About Academic Phrasebank

Theoretical Influences

The Academic Phrasebank largely draws on an approach to analysing academic texts originally pioneered by John Swales in the 1980s. Utilising a genre analysis approach to identify rhetorical patterns in the introductions to research articles, Swales defined a ‘move’ as a section of text that serves a specific communicative function (Swales, 1981,1990). This unit of rhetorical analysis is used as one of the main organising sub-categories of the Academic Phrasebank. Swales not only identified commonly-used moves in article introductions, but he was interested in showing the kind of language which was used to achieve the communicative purpose of each move. Much of this language was phraseological in nature.

The resource also draws upon psycholinguistic insights into how language is learnt and produced. It is now accepted that much of the language we use is phraseological in nature; that it is acquired, stored and retrieved as pre-formulated constructions (Bolinger, 1976; Pawley and Syder, 1983). These insights began to be supported empirically as computer technology permitted the identification of recurrent phraseological patterns in very large corpora of spoken and written English using specialised software (e.g. Sinclair, 1991).  Phrasebank recognises that there is an important phraseological dimension to academic language and attempts to make examples of this explicit.

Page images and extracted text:
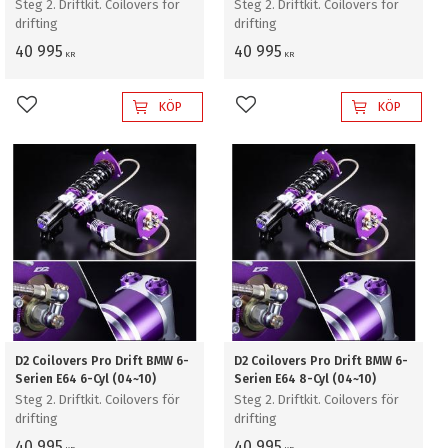
Steg 2. Driftkit. Coilovers för
Steg 2. Driftkit. Coilovers för
drifting
drifting
40 995
40 995
KR
KR
KÖP
KÖP
Lägg till i favoriter
Lägg till i favoriter
D2 Coilovers Pro Drift BMW 6-
D2 Coilovers Pro Drift BMW 6-
Serien E64 6-Cyl (04~10)
Serien E64 8-Cyl (04~10)
Steg 2. Driftkit. Coilovers för
Steg 2. Driftkit. Coilovers för
drifting
drifting
40 995
40 995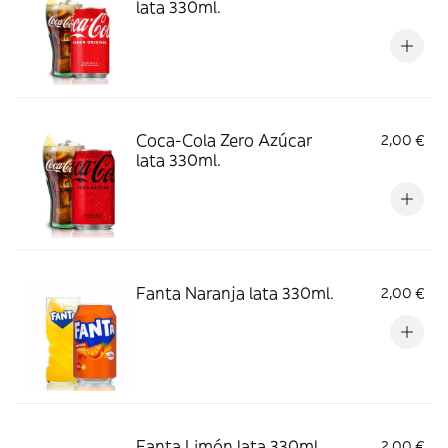
lata 330ml.
Coca-Cola Zero Azúcar
2,00 €
lata 330ml.
Fanta Naranja lata 330ml.
2,00 €
Fanta Limón lata 330ml.
2,00 €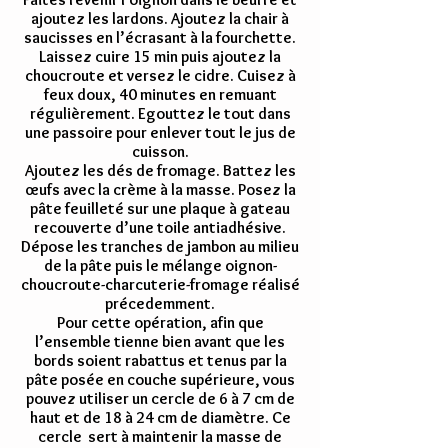
ajoutez les lardons. Ajoutez la chair à
saucisses en l’écrasant à la fourchette.
Laissez cuire 15 min puis ajoutez la
choucroute et versez le cidre. Cuisez à
feux doux, 40 minutes en remuant
régulièrement. Egouttez le tout dans
une passoire pour enlever tout le jus de
cuisson.
Ajoutez les dés de fromage. Battez les
œufs avec la crème à la masse. Posez la
pâte feuilleté sur une plaque à gateau
recouverte d’une toile antiadhésive.
Dépose les tranches de jambon au milieu
de la pâte puis le mélange oignon-
choucroute-charcuterie-fromage réalisé
précedemment.
Pour cette opération, afin que
l’ensemble tienne bien avant que les
bords soient rabattus et tenus par la
pâte posée en couche supérieure, vous
pouvez utiliser un cercle de 6 à 7 cm de
haut et de 18 à 24 cm de diamètre. Ce
cercle sert à maintenir la masse de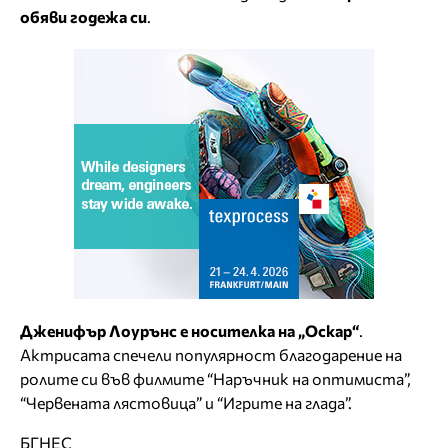
обяви годежа си
.
Дженифър Лоурънс е носителка на „Оскар“
.
Актрисата спечели популярност благодарение на
ролите си във филмите “Наръчник на оптимиста”,
“Червената лястовица” и “Игрите на глада”.
БГНЕС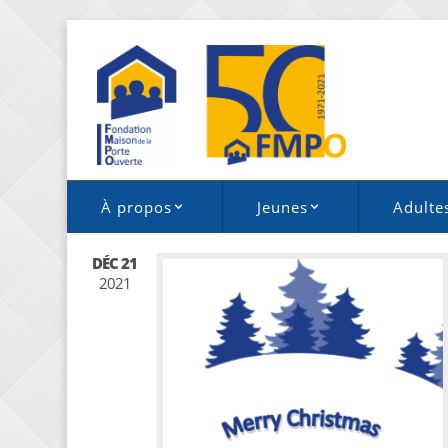
À propos
Jeunes
Adulte
DÉC 21
2021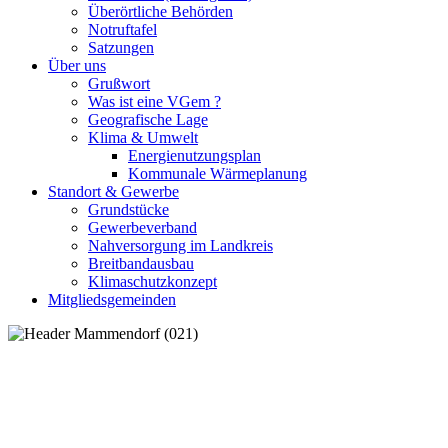
Überörtliche Behörden
Notruftafel
Satzungen
Über uns
Grußwort
Was ist eine VGem ?
Geografische Lage
Klima & Umwelt
Energienutzungsplan
Kommunale Wärmeplanung
Standort & Gewerbe
Grundstücke
Gewerbeverband
Nahversorgung im Landkreis
Breitbandausbau
Klimaschutzkonzept
Mitgliedsgemeinden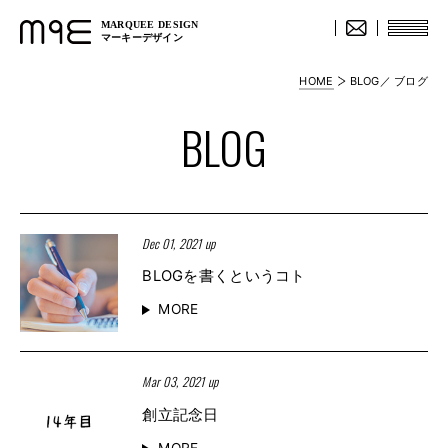
MARQUEE DESIGN
マーキーデザイン
HOME
BLOG／ ブログ
BLOG
Dec 01, 2021 up
BLOGを書くというコト
MORE
Mar 03, 2021 up
創立記念日
MORE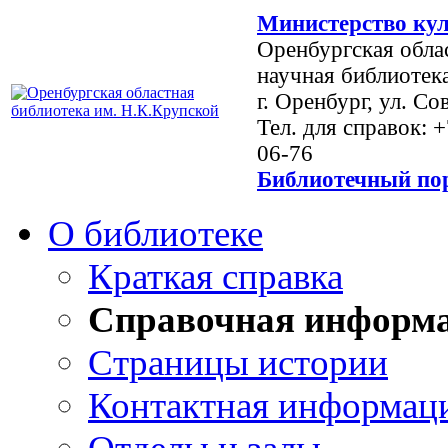
Министерство кул
Оренбургская обла
научная библиотек
г. Оренбург, ул. Со
Тел. для справок: 
06-76
Библиотечный пор
О библиотеке
Краткая справка
Справочная информ
Страницы истории
Контактная информац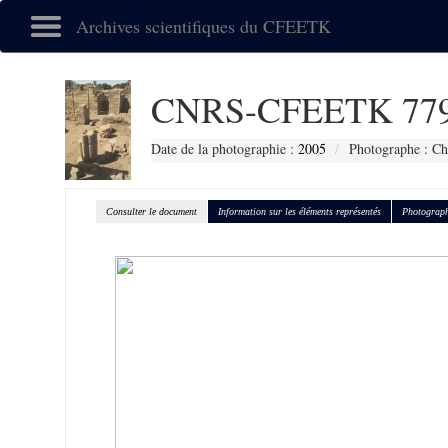
Archives scientifiques du CFEETK
CNRS-CFEETK 77
Date de la photographie :
2005
Photographe : Ch
Consulter le document
Information sur les éléments représentés
Photograph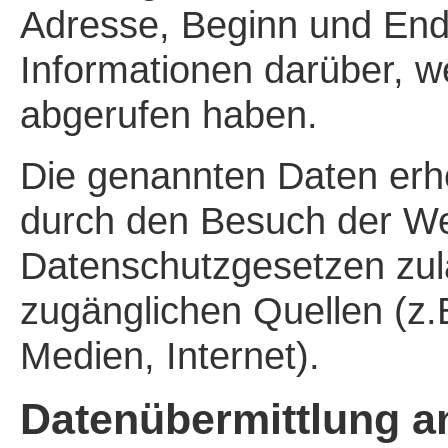
Adresse, Beginn und End
Informationen darüber, w
abgerufen haben.
Die genannten Daten erhe
durch den Besuch der Web
Datenschutzgesetzen zuläs
zugänglichen Quellen (z.
Medien, Internet).
Datenübermittlung an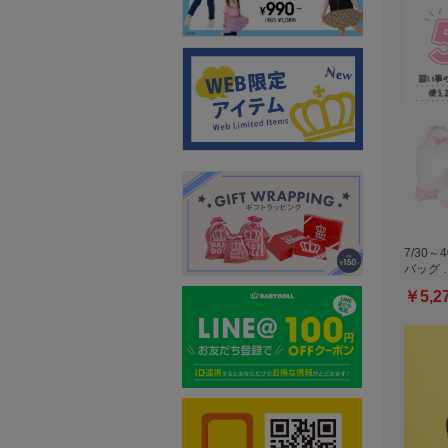
7/30～
バッグ 
￥5,2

WHAT YOU HAVE TO DO: Replace "corpora" with "collections" in the text about the Academic Phrasebank, and give the passage from "The resource also" up to and including "of this explicit." with that change.

RESULT OF THIS TASK:
The resource also draws upon psycholinguistic insights into how language is learnt and produced. It is now accepted that much of the language we use is phraseological in nature; that it is acquired, stored and retrieved as pre-formulated constructions (Bolinger, 1976; Pawley and Syder, 1983). These insights began to be supported empirically as computer technology permitted the identification of recurrent phraseological patterns in very large collections of spoken and written English using specialised software (e.g. Sinclair, 1991).  Phrasebank recognises that there is an important phraseological dimension to academic language and attempts to make examples of this explicit.